▶ _Dataset entries_
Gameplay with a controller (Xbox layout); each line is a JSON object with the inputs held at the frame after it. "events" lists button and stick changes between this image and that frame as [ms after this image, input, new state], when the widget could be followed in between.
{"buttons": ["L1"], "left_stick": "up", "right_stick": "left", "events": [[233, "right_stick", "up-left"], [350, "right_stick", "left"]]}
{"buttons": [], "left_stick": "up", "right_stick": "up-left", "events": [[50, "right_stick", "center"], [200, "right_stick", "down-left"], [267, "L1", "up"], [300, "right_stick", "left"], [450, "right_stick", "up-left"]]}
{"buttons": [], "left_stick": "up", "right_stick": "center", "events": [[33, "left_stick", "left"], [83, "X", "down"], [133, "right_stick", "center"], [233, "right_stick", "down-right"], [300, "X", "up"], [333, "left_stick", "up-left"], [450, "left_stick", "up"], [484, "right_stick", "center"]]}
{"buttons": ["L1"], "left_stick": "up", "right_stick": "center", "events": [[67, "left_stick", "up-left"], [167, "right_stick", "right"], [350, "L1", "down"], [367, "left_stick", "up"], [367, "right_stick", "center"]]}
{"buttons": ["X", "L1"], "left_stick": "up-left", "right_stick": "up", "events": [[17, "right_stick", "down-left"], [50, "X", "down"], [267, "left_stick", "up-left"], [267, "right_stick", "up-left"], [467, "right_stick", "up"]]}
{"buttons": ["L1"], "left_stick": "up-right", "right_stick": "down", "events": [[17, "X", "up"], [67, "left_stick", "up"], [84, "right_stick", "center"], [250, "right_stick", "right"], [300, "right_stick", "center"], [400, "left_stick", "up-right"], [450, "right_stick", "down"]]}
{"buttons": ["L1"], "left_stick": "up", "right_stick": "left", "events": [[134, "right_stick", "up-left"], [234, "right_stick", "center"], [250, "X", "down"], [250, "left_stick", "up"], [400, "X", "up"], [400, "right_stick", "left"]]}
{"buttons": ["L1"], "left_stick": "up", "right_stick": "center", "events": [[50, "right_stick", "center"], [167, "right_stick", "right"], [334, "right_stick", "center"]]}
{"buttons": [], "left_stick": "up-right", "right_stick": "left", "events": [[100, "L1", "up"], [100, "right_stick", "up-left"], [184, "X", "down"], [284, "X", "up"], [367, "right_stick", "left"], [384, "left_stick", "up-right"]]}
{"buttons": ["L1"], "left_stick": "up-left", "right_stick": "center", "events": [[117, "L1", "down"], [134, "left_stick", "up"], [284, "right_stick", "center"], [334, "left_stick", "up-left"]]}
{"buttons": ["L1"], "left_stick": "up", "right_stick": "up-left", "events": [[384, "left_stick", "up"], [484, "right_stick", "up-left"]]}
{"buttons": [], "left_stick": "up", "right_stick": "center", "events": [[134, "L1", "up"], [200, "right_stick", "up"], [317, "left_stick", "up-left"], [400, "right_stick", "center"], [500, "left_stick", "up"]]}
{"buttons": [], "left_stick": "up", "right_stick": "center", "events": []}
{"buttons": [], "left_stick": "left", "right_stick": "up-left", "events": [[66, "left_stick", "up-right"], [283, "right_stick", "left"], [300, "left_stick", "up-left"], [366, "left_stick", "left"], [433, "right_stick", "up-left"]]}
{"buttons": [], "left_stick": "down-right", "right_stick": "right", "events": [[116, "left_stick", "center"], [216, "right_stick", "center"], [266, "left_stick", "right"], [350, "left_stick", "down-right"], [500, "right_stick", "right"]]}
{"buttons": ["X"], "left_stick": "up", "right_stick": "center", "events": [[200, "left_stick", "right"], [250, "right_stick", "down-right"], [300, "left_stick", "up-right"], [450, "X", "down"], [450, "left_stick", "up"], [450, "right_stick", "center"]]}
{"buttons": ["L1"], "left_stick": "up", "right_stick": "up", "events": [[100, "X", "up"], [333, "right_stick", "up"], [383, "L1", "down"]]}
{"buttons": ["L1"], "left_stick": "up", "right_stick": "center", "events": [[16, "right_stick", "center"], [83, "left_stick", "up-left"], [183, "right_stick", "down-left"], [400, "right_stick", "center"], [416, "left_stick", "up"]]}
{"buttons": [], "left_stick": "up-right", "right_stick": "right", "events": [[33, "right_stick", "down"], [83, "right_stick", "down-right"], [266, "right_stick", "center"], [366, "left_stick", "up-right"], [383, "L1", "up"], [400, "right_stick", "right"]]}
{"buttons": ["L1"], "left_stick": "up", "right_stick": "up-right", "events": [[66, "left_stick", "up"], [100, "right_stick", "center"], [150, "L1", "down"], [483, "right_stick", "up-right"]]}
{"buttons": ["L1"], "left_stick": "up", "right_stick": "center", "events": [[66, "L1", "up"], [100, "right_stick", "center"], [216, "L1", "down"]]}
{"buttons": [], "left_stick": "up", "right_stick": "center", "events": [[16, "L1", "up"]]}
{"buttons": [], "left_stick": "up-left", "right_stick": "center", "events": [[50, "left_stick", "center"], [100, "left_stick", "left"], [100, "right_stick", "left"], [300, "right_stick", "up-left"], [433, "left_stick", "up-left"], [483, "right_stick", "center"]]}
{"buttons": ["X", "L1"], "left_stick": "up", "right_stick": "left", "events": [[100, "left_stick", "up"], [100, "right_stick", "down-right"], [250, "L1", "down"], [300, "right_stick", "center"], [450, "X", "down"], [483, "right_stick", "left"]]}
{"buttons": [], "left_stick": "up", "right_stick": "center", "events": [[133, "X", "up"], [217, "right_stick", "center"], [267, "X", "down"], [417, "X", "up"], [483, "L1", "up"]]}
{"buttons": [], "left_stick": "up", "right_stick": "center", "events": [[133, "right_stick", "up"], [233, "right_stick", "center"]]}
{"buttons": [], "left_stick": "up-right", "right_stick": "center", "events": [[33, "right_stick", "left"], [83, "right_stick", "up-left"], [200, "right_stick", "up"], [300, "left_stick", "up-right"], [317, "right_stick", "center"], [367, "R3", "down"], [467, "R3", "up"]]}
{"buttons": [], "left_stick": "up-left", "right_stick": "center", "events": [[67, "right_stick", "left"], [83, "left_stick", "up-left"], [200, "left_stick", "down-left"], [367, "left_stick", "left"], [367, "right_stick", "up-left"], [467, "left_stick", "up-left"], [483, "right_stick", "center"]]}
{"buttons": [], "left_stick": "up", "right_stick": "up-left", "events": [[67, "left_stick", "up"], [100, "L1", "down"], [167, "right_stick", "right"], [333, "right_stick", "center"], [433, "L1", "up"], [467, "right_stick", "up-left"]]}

▶ _Assignment_
The full set of records above must be retyped exactly.

▶ _Written response_
Gameplay with a controller (Xbox layout); each line is a JSON object with the inputs held at the frame after it. "events" lists button and stick changes between this image and that frame as [ms after this image, input, new state], when the widget could be followed in between.
{"buttons": ["L1"], "left_stick": "up", "right_stick": "left", "events": [[233, "right_stick", "up-left"], [350, "right_stick", "left"]]}
{"buttons": [], "left_stick": "up", "right_stick": "up-left", "events": [[50, "right_stick", "center"], [200, "right_stick", "down-left"], [267, "L1", "up"], [300, "right_stick", "left"], [450, "right_stick", "up-left"]]}
{"buttons": [], "left_stick": "up", "right_stick": "center", "events": [[33, "left_stick", "left"], [83, "X", "down"], [133, "right_stick", "center"], [233, "right_stick", "down-right"], [300, "X", "up"], [333, "left_stick", "up-left"], [450, "left_stick", "up"], [484, "right_stick", "center"]]}
{"buttons": ["L1"], "left_stick": "up", "right_stick": "center", "events": [[67, "left_stick", "up-left"], [167, "right_stick", "right"], [350, "L1", "down"], [367, "left_stick", "up"], [367, "right_stick", "center"]]}
{"buttons": ["X", "L1"], "left_stick": "up-left", "right_stick": "up", "events": [[17, "right_stick", "down-left"], [50, "X", "down"], [267, "left_stick", "up-left"], [267, "right_stick", "up-left"], [467, "right_stick", "up"]]}
{"buttons": ["L1"], "left_stick": "up-right", "right_stick": "down", "events": [[17, "X", "up"], [67, "left_stick", "up"], [84, "right_stick", "center"], [250, "right_stick", "right"], [300, "right_stick", "center"], [400, "left_stick", "up-right"], [450, "right_stick", "down"]]}
{"buttons": ["L1"], "left_stick": "up", "right_stick": "left", "events": [[134, "right_stick", "up-left"], [234, "right_stick", "center"], [250, "X", "down"], [250, "left_stick", "up"], [400, "X", "up"], [400, "right_stick", "left"]]}
{"buttons": ["L1"], "left_stick": "up", "right_stick": "center", "events": [[50, "right_stick", "center"], [167, "right_stick", "right"], [334, "right_stick", "center"]]}
{"buttons": [], "left_stick": "up-right", "right_stick": "left", "events": [[100, "L1", "up"], [100, "right_stick", "up-left"], [184, "X", "down"], [284, "X", "up"], [367, "right_stick", "left"], [384, "left_stick", "up-right"]]}
{"buttons": ["L1"], "left_stick": "up-left", "right_stick": "center", "events": [[117, "L1", "down"], [134, "left_stick", "up"], [284, "right_stick", "center"], [334, "left_stick", "up-left"]]}
{"buttons": ["L1"], "left_stick": "up", "right_stick": "up-left", "events": [[384, "left_stick", "up"], [484, "right_stick", "up-left"]]}
{"buttons": [], "left_stick": "up", "right_stick": "center", "events": [[134, "L1", "up"], [200, "right_stick", "up"], [317, "left_stick", "up-left"], [400, "right_stick", "center"], [500, "left_stick", "up"]]}
{"buttons": [], "left_stick": "up", "right_stick": "center", "events": []}
{"buttons": [], "left_stick": "left", "right_stick": "up-left", "events": [[66, "left_stick", "up-right"], [283, "right_stick", "left"], [300, "left_stick", "up-left"], [366, "left_stick", "left"], [433, "right_stick", "up-left"]]}
{"buttons": [], "left_stick": "down-right", "right_stick": "right", "events": [[116, "left_stick", "center"], [216, "right_stick", "center"], [266, "left_stick", "right"], [350, "left_stick", "down-right"], [500, "right_stick", "right"]]}
{"buttons": ["X"], "left_stick": "up", "right_stick": "center", "events": [[200, "left_stick", "right"], [250, "right_stick", "down-right"], [300, "left_stick", "up-right"], [450, "X", "down"], [450, "left_stick", "up"], [450, "right_stick", "center"]]}
{"buttons": ["L1"], "left_stick": "up", "right_stick": "up", "events": [[100, "X", "up"], [333, "right_stick", "up"], [383, "L1", "down"]]}
{"buttons": ["L1"], "left_stick": "up", "right_stick": "center", "events": [[16, "right_stick", "center"], [83, "left_stick", "up-left"], [183, "right_stick", "down-left"], [400, "right_stick", "center"], [416, "left_stick", "up"]]}
{"buttons": [], "left_stick": "up-right", "right_stick": "right", "events": [[33, "right_stick", "down"], [83, "right_stick", "down-right"], [266, "right_stick", "center"], [366, "left_stick", "up-right"], [383, "L1", "up"], [400, "right_stick", "right"]]}
{"buttons": ["L1"], "left_stick": "up", "right_stick": "up-right", "events": [[66, "left_stick", "up"], [100, "right_stick", "center"], [150, "L1", "down"], [483, "right_stick", "up-right"]]}
{"buttons": ["L1"], "left_stick": "up", "right_stick": "center", "events": [[66, "L1", "up"], [100, "right_stick", "center"], [216, "L1", "down"]]}
{"buttons": [], "left_stick": "up", "right_stick": "center", "events": [[16, "L1", "up"]]}
{"buttons": [], "left_stick": "up-left", "right_stick": "center", "events": [[50, "left_stick", "center"], [100, "left_stick", "left"], [100, "right_stick", "left"], [300, "right_stick", "up-left"], [433, "left_stick", "up-left"], [483, "right_stick", "center"]]}
{"buttons": ["X", "L1"], "left_stick": "up", "right_stick": "left", "events": [[100, "left_stick", "up"], [100, "right_stick", "down-right"], [250, "L1", "down"], [300, "right_stick", "center"], [450, "X", "down"], [483, "right_stick", "left"]]}
{"buttons": [], "left_stick": "up", "right_stick": "center", "events": [[133, "X", "up"], [217, "right_stick", "center"], [267, "X", "down"], [417, "X", "up"], [483, "L1", "up"]]}
{"buttons": [], "left_stick": "up", "right_stick": "center", "events": [[133, "right_stick", "up"], [233, "right_stick", "center"]]}
{"buttons": [], "left_stick": "up-right", "right_stick": "center", "events": [[33, "right_stick", "left"], [83, "right_stick", "up-left"], [200, "right_stick", "up"], [300, "left_stick", "up-right"], [317, "right_stick", "center"], [367, "R3", "down"], [467, "R3", "up"]]}
{"buttons": [], "left_stick": "up-left", "right_stick": "center", "events": [[67, "right_stick", "left"], [83, "left_stick", "up-left"], [200, "left_stick", "down-left"], [367, "left_stick", "left"], [367, "right_stick", "up-left"], [467, "left_stick", "up-left"], [483, "right_stick", "center"]]}
{"buttons": [], "left_stick": "up", "right_stick": "up-left", "events": [[67, "left_stick", "up"], [100, "L1", "down"], [167, "right_stick", "right"], [333, "right_stick", "center"], [433, "L1", "up"], [467, "right_stick", "up-left"]]}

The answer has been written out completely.